• _Exercise_
Please collect every line of the data below that contains the word "highest", treating case as significant.
(Data listing begins)
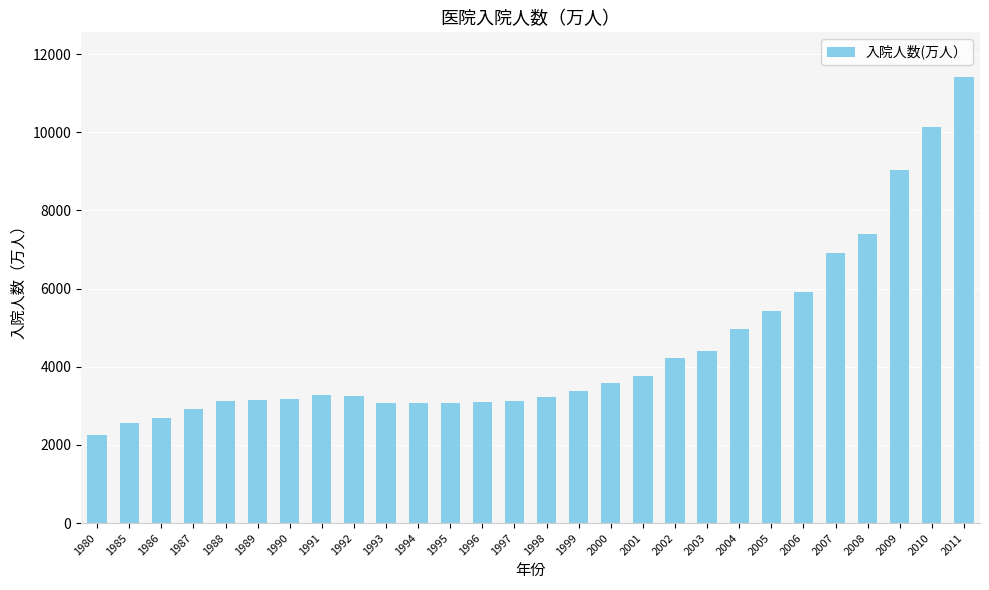

Are the bars grouped side by side (vs. stacked)?

No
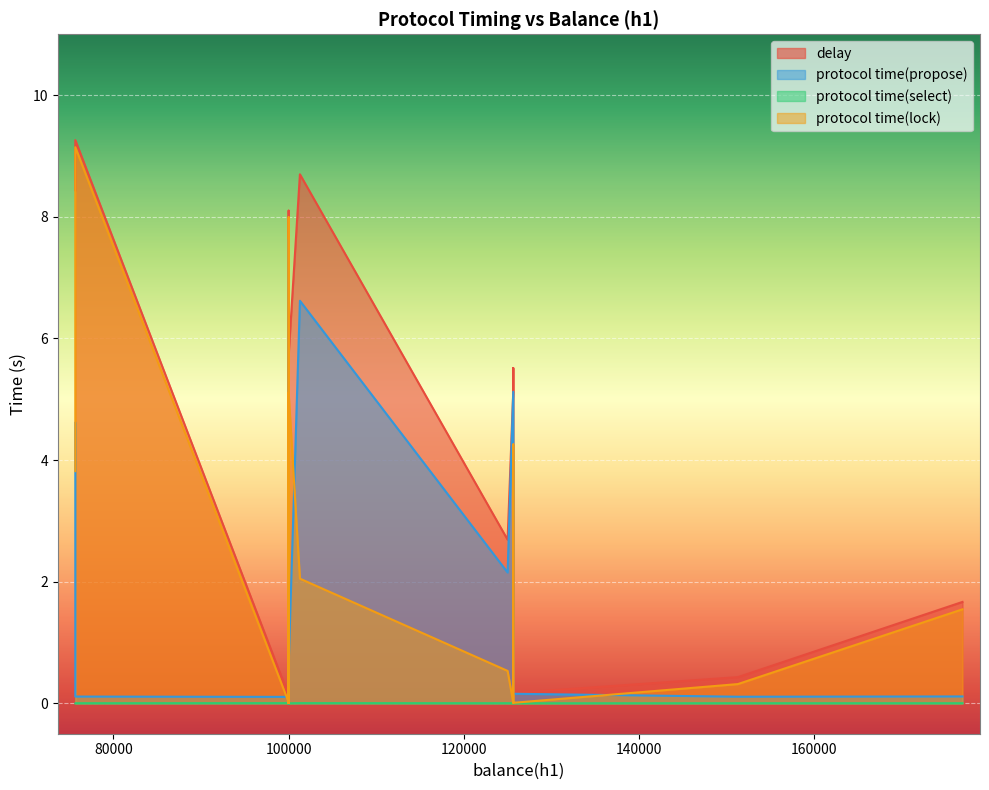

Reading left to right, transcribe all the data shown in this chart.

delay: 100000=0.2	100000=0.1	100000=0.1	100000=0.1	100000=0.1	100000=0.1	125644=5.1	125644=0.2	100000=0.1	125644=5.5	100000=8.1	75644=8.4	100000=7.6	151288=0.4	100000=1.1	176932=1.7	101288=8.7	75644=9.3	100000=5.7	125000=2.7
protocol time(propose): 100000=0.1	100000=0.1	100000=0.1	100000=0.1	100000=0.1	100000=0.1	125644=5.1	125644=0.2	100000=0.1	125644=1.3	100000=0.1	75644=4.6	100000=7.6	151288=0.1	100000=1.1	176932=0.1	101288=6.6	75644=0.1	100000=0.6	125000=2.2
protocol time(select): 100000=0.1	100000=0.0	100000=0.0	100000=0.0	100000=0.0	100000=0.0	125644=0.0	125644=0.0	100000=0.0	125644=0.0	100000=0.0	75644=0.0	100000=0.0	151288=0.0	100000=0.0	176932=0.0	101288=0.0	75644=0.0	100000=0.0	125000=0.0
protocol time(lock): 100000=0.1	100000=0.0	100000=0.0	100000=0.0	100000=0.0	100000=0.0	125644=0.0	125644=0.0	100000=0.0	125644=4.3	100000=8.0	75644=3.8	100000=0.0	151288=0.3	100000=0.0	176932=1.5	101288=2.0	75644=9.1	100000=5.1	125000=0.5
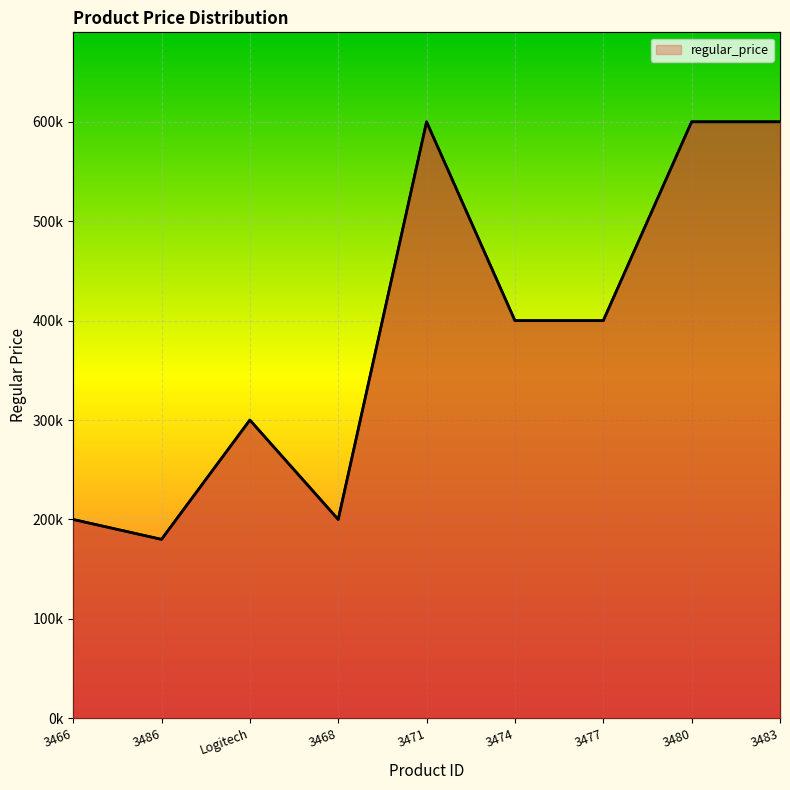

Rank the categories by value from highest to lowest.

3471, 3480, 3483, 3474, 3477, Logitech, 3466, 3468, 3486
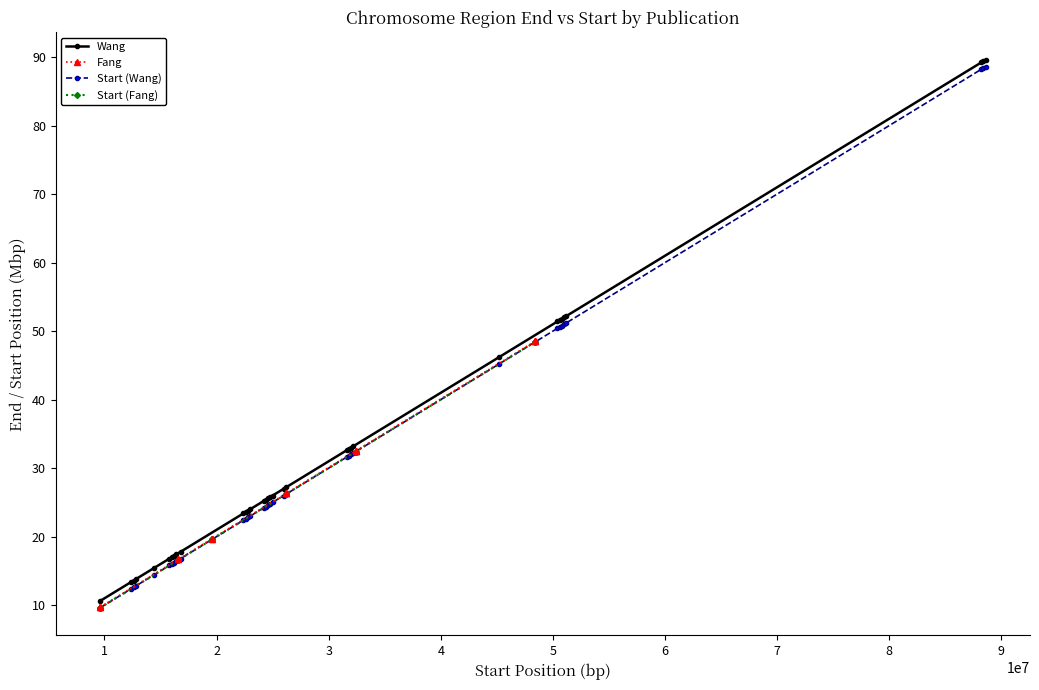

What is the approximate value at 23?

33.0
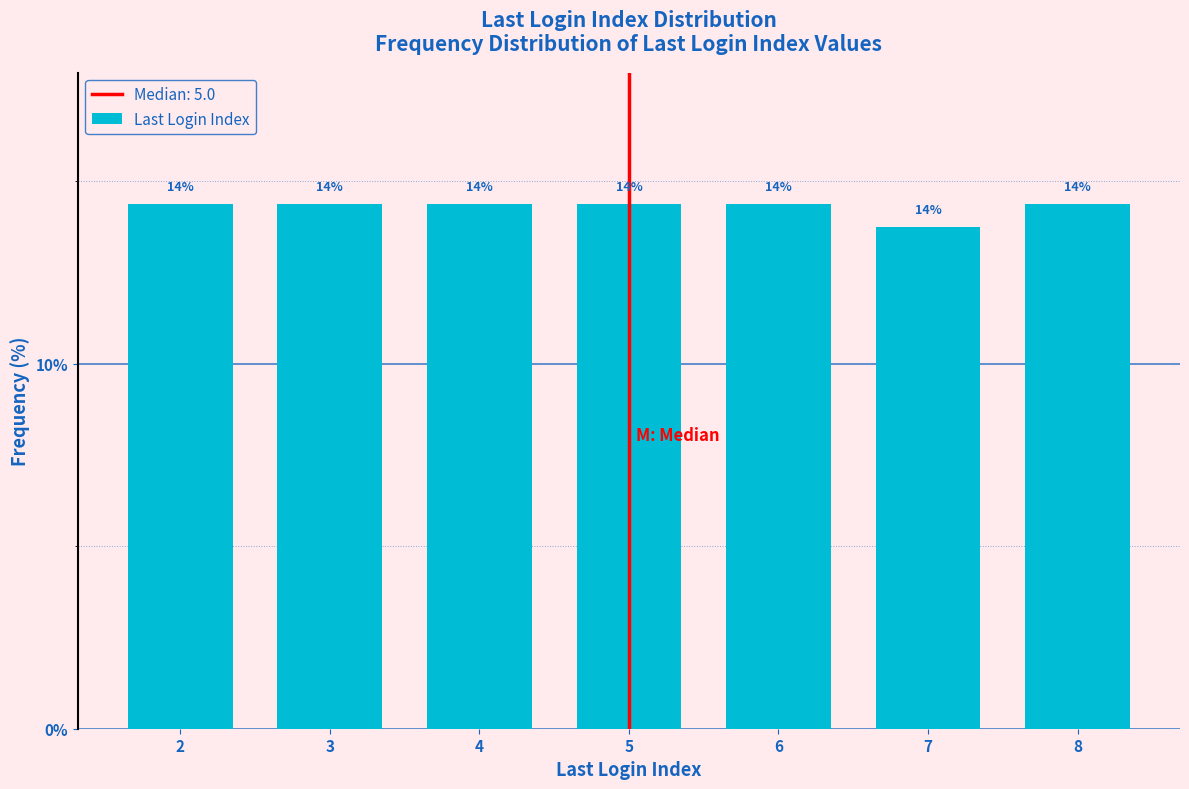

How many bars are there in total?

7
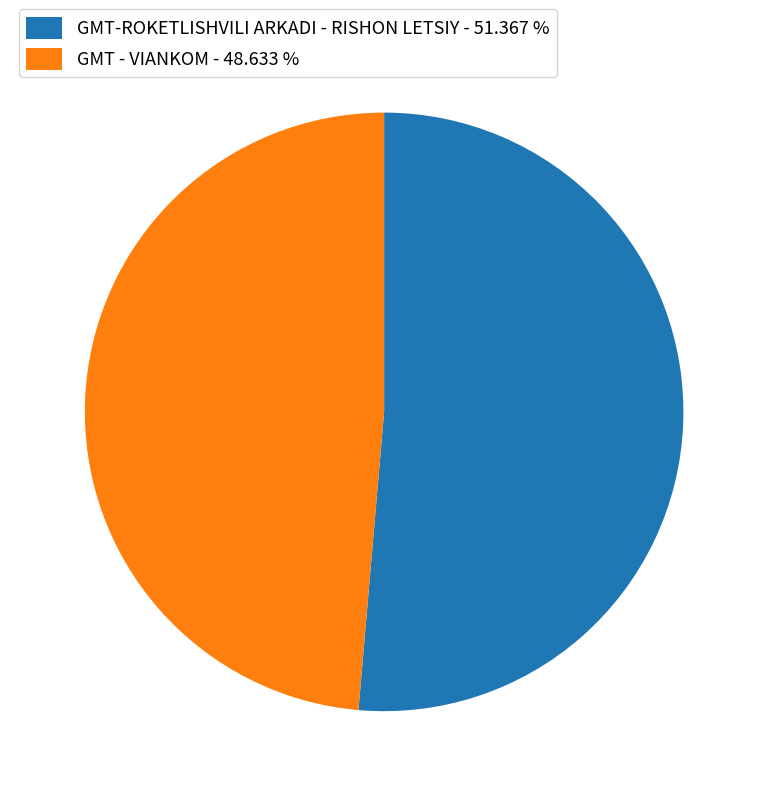

Is GMT - VIANKOM the majority of the pie?

No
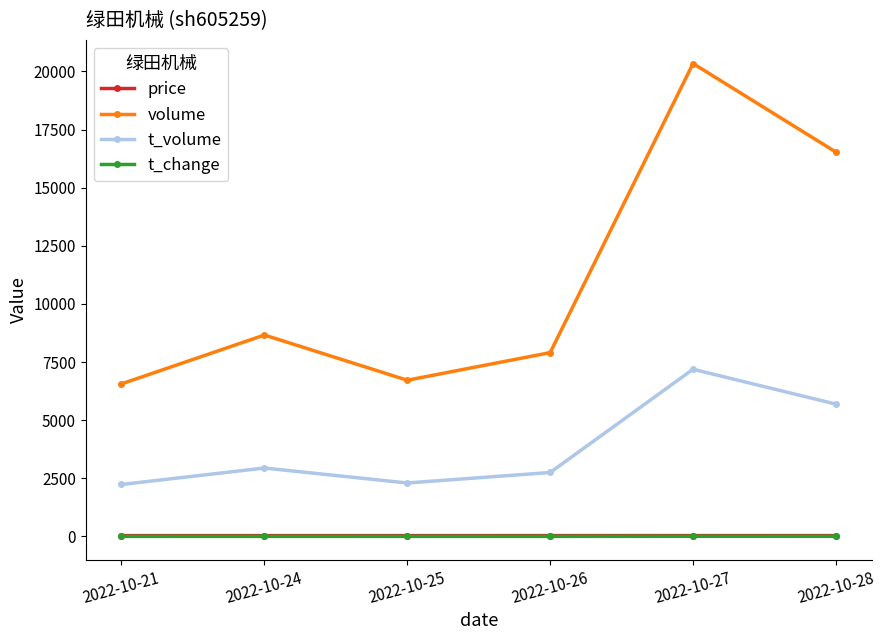

Which series has the largest range (max minus min)?

volume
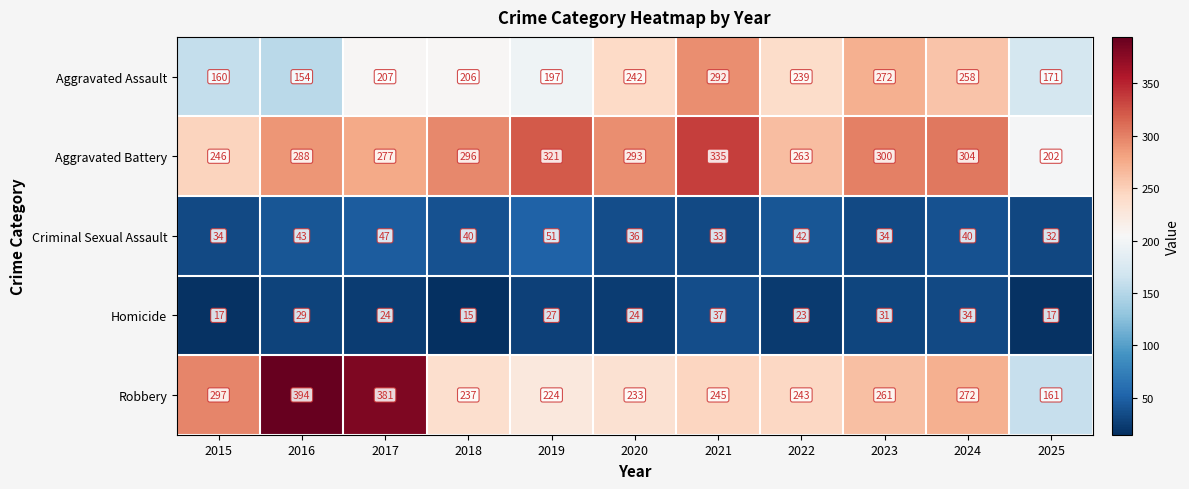

At which category is the sum across all series the highest?

2021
(Data listing ends)
• _Answer to the exercise_
Rank the categories by value from highest to lowest.
At which category is the sum across all series the highest?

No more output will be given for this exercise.